▶ [Requirement]:
In the data below, locate each line with the word "while" and list it.

▶ [Data for analysis]:
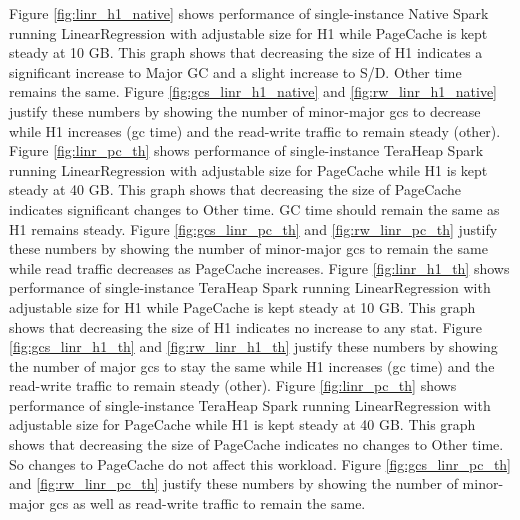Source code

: Figure \ref{fig:linr_h1_native} shows performance of single-instance
Native Spark running LinearRegression with adjustable size for H1
while PageCache is kept steady at 10 GB. This graph shows that
decreasing the size of H1 indicates a significant increase to Major GC
and a slight increase to S/D. Other time remains the same. Figure
\ref{fig:gcs_linr_h1_native} and \ref{fig:rw_linr_h1_native} justify
these numbers by showing the number of minor-major gcs to decrease
while H1 increases (gc time) and the read-write traffic to remain
steady (other). Figure \ref{fig:linr_pc_th} shows performance of
single-instance TeraHeap Spark running LinearRegression with
adjustable size for PageCache while H1 is kept steady at 40 GB. This
graph shows that decreasing the size of PageCache indicates
significant changes to Other time. GC time should remain the same as
H1 remains steady. Figure \ref{fig:gcs_linr_pc_th} and
\ref{fig:rw_linr_pc_th} justify these numbers by showing the number of
minor-major gcs to remain the same while read traffic decreases as
PageCache increases. Figure \ref{fig:linr_h1_th} shows performance of
single-instance TeraHeap Spark running LinearRegression with
adjustable size for H1 while PageCache is kept steady at 10 GB. This
graph shows that decreasing the size of H1 indicates no increase to
any stat. Figure \ref{fig:gcs_linr_h1_th} and \ref{fig:rw_linr_h1_th}
justify these numbers by showing the number of major gcs to stay the
same while H1 increases (gc time) and the read-write traffic to remain
steady (other). Figure \ref{fig:linr_pc_th} shows performance of
single-instance TeraHeap Spark running LinearRegression with
adjustable size for PageCache while H1 is kept steady at 40 GB. This
graph shows that decreasing the size of PageCache indicates no changes
to Other time. So changes to PageCache do not affect this workload.
Figure \ref{fig:gcs_linr_pc_th} and \ref{fig:rw_linr_pc_th} justify
these numbers by showing the number of minor-major gcs as well as
read-write traffic to remain the same.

▶ [Answer to this exercise]:
while PageCache is kept steady at 10 GB. This graph shows that
while H1 increases (gc time) and the read-write traffic to remain
adjustable size for PageCache while H1 is kept steady at 40 GB. This
minor-major gcs to remain the same while read traffic decreases as
adjustable size for H1 while PageCache is kept steady at 10 GB. This
same while H1 increases (gc time) and the read-write traffic to remain
adjustable size for PageCache while H1 is kept steady at 40 GB. This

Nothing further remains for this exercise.